Would you transcribe the listing that follows, character for character, and omit its images?
(DATASET CONTENT begins)
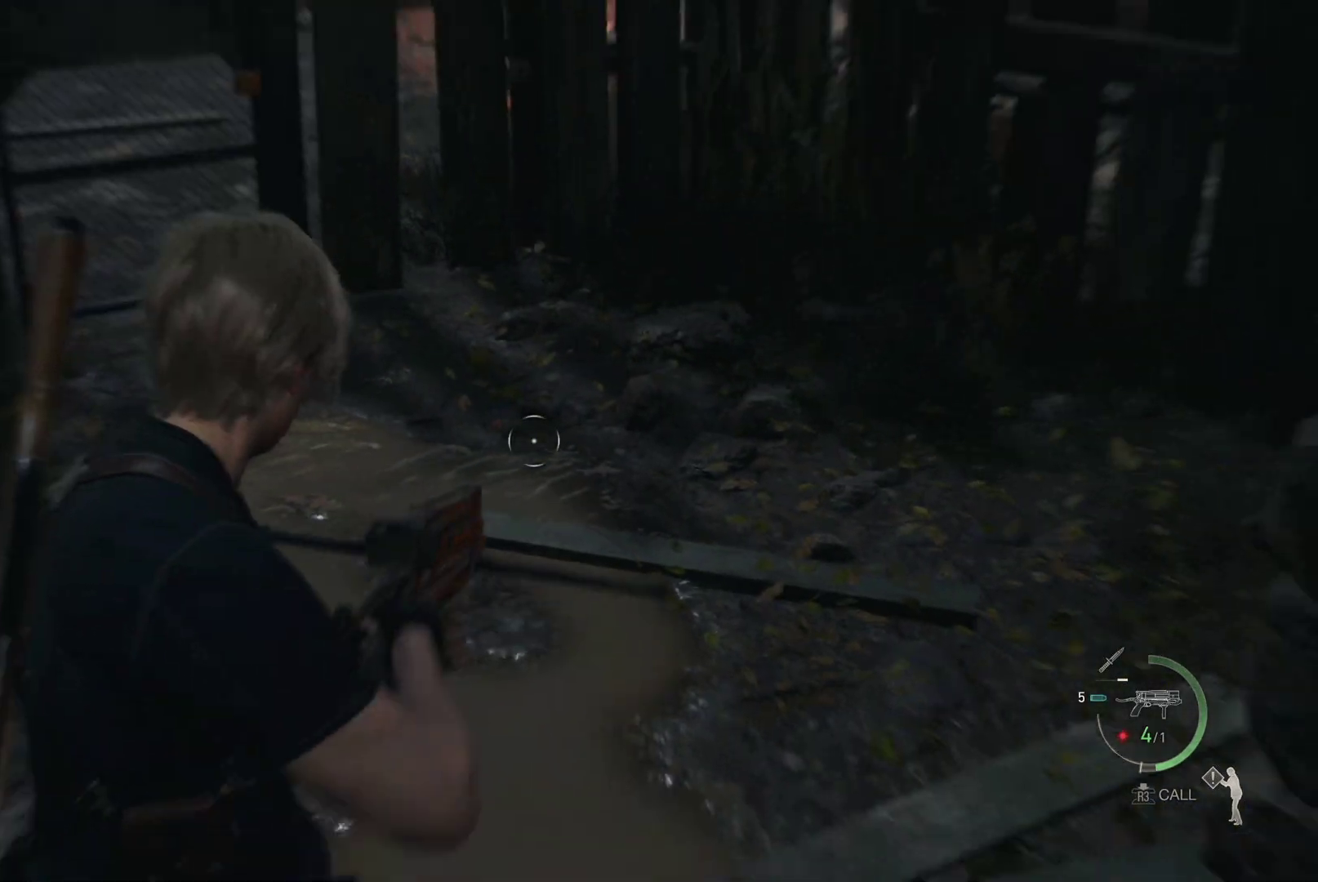
{"buttons": [], "left_stick": "center", "right_stick": "center", "events": [[117, "right_stick", "center"]]}
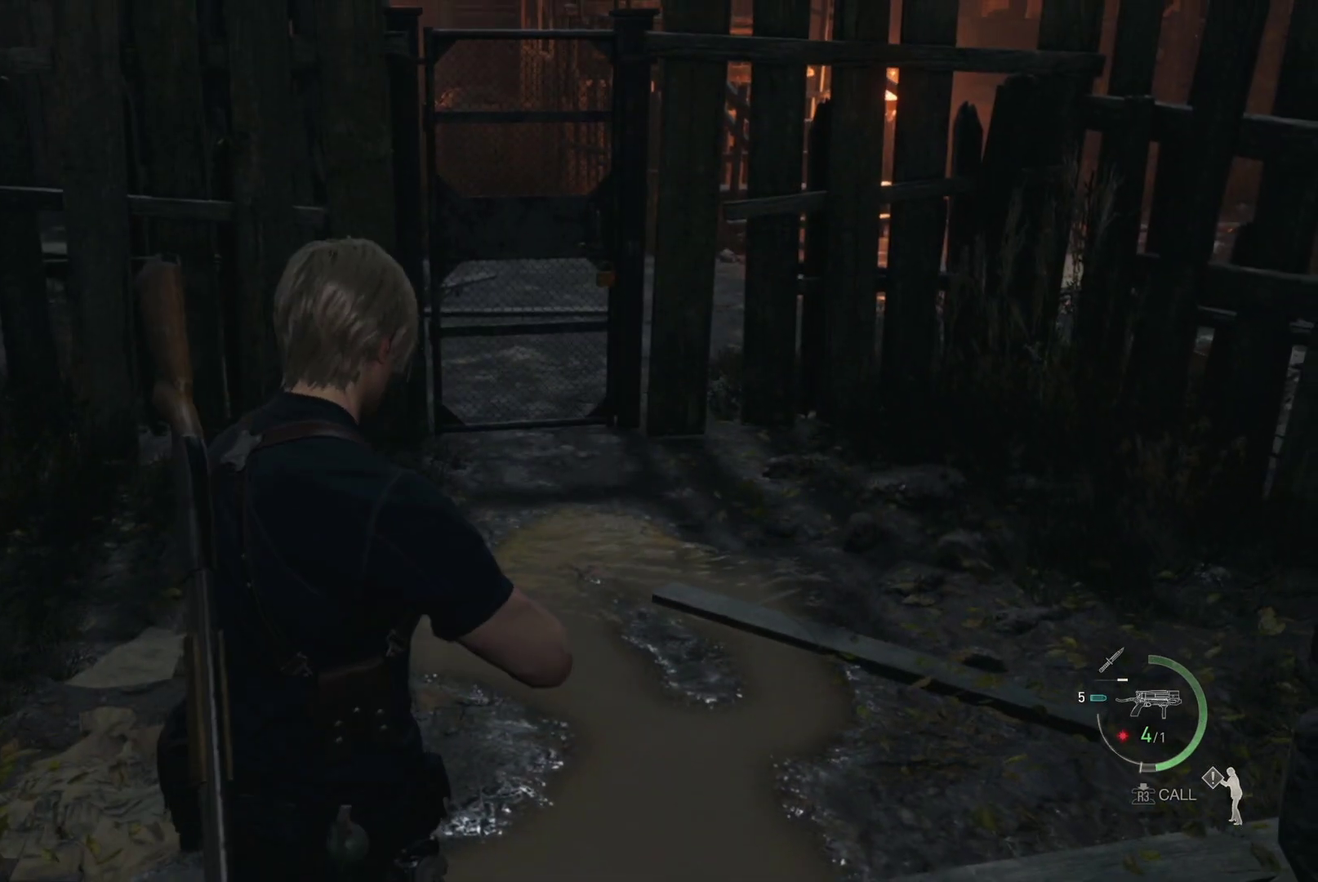
{"buttons": [], "left_stick": "up", "right_stick": "center", "events": [[233, "left_stick", "up"]]}
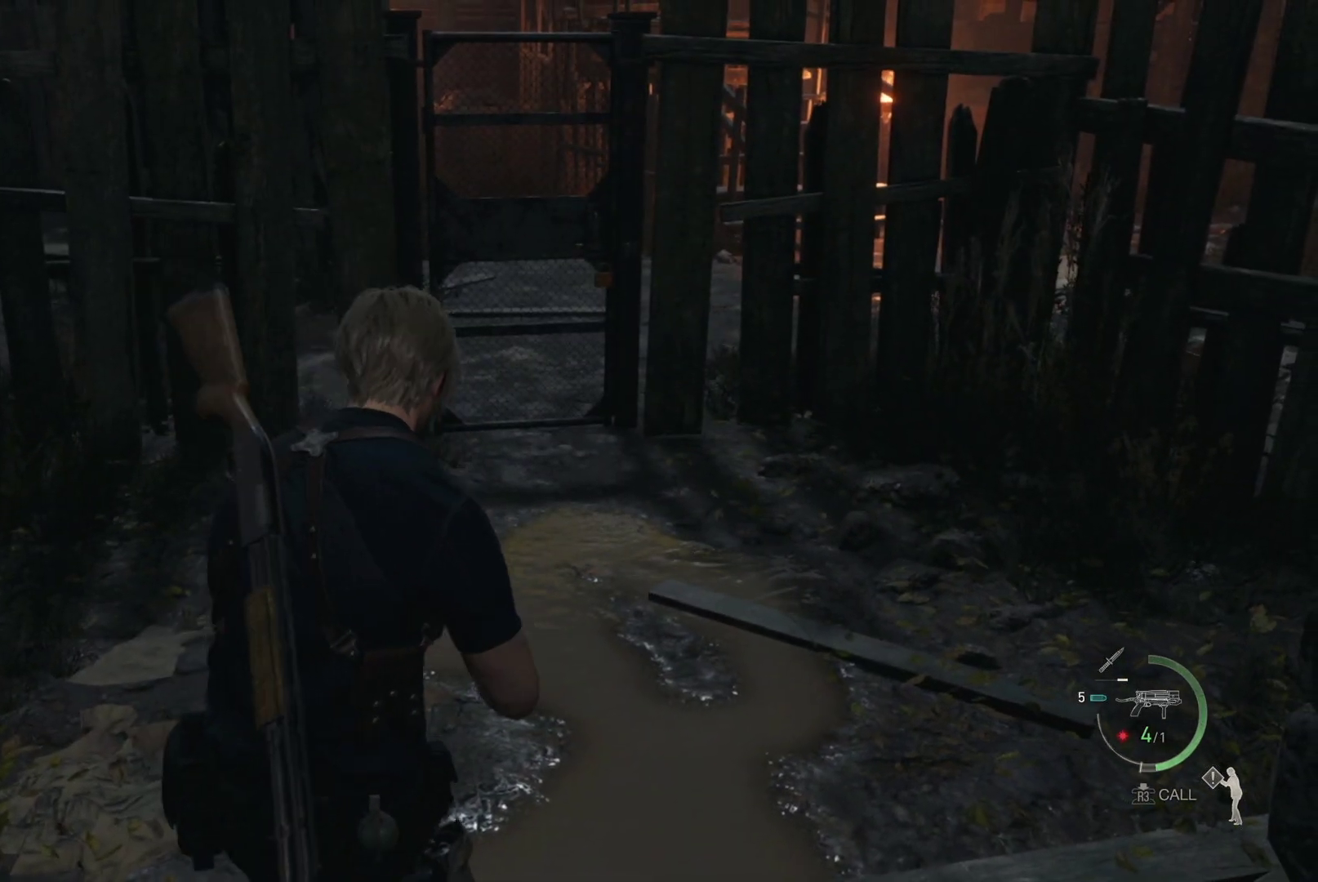
{"buttons": ["DPAD_UP"], "left_stick": "center", "right_stick": "center", "events": [[183, "left_stick", "center"], [450, "DPAD_UP", "down"]]}
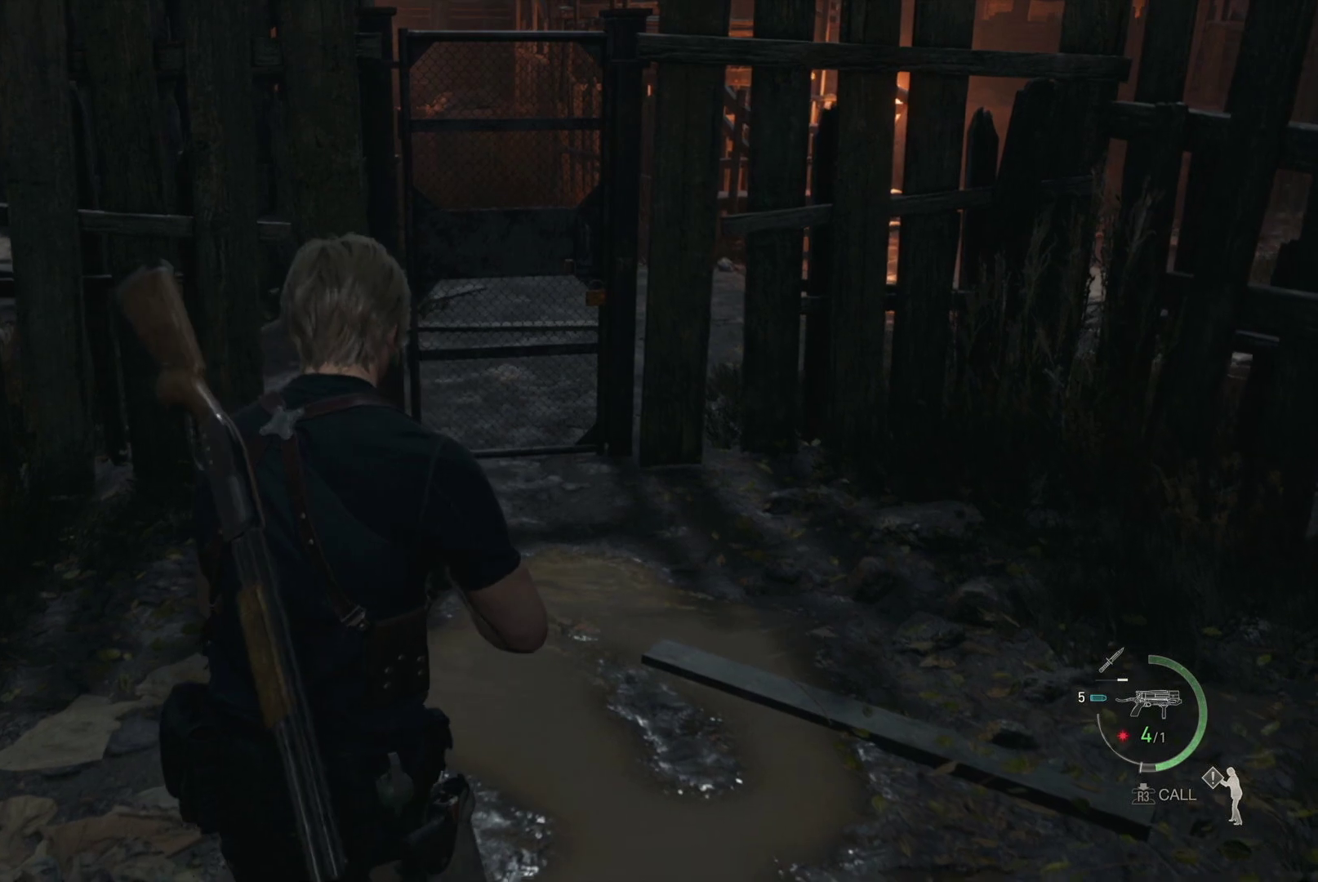
{"buttons": [], "left_stick": "center", "right_stick": "up", "events": [[83, "DPAD_UP", "up"], [333, "right_stick", "up"]]}
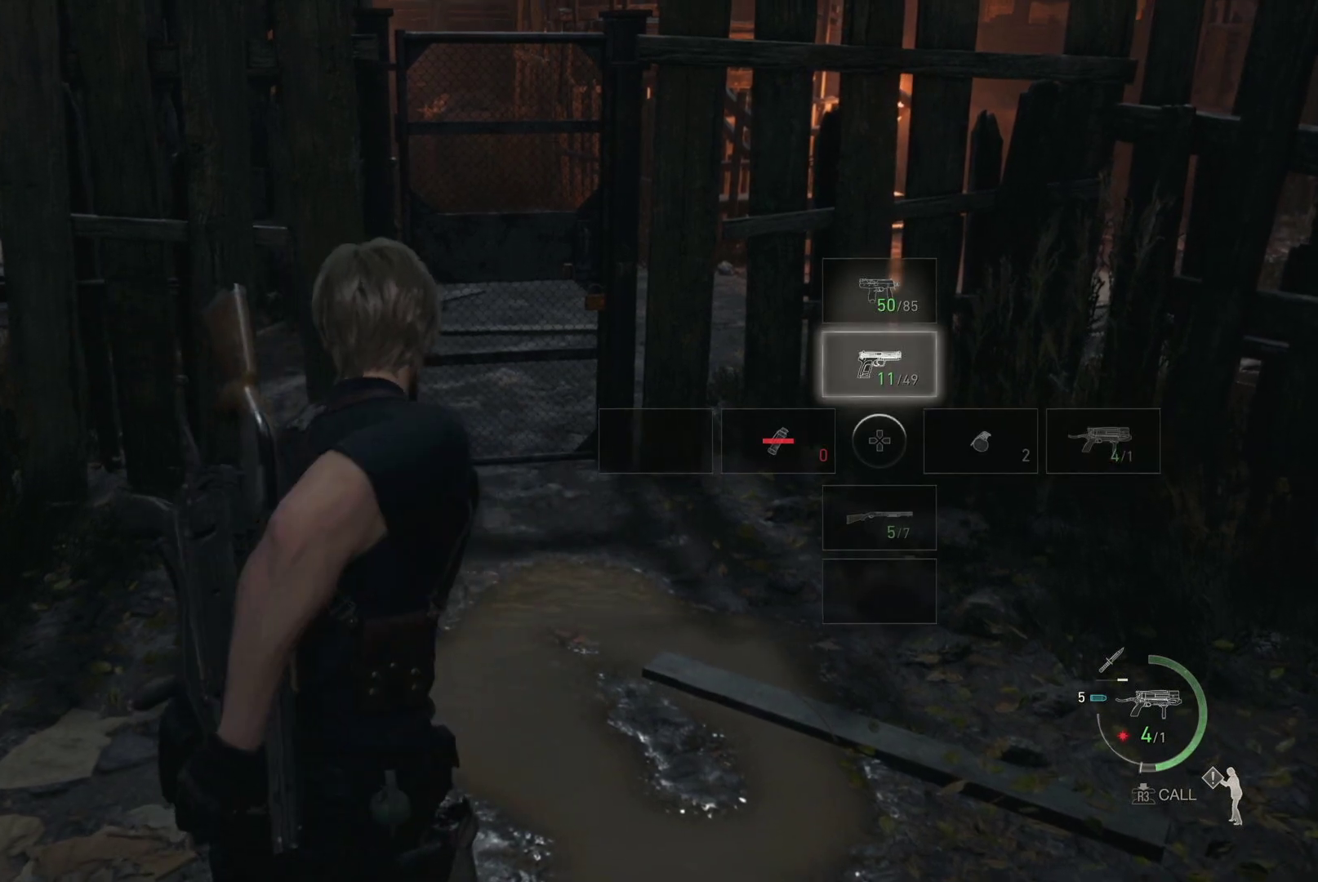
{"buttons": [], "left_stick": "center", "right_stick": "center", "events": [[67, "right_stick", "center"]]}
(DATASET CONTENT ends)
> ANSWER TO THE PROBLEM:
{"buttons": [], "left_stick": "center", "right_stick": "center", "events": [[117, "right_stick", "center"]]}
{"buttons": [], "left_stick": "up", "right_stick": "center", "events": [[233, "left_stick", "up"]]}
{"buttons": ["DPAD_UP"], "left_stick": "center", "right_stick": "center", "events": [[183, "left_stick", "center"], [450, "DPAD_UP", "down"]]}
{"buttons": [], "left_stick": "center", "right_stick": "up", "events": [[83, "DPAD_UP", "up"], [333, "right_stick", "up"]]}
{"buttons": [], "left_stick": "center", "right_stick": "center", "events": [[67, "right_stick", "center"]]}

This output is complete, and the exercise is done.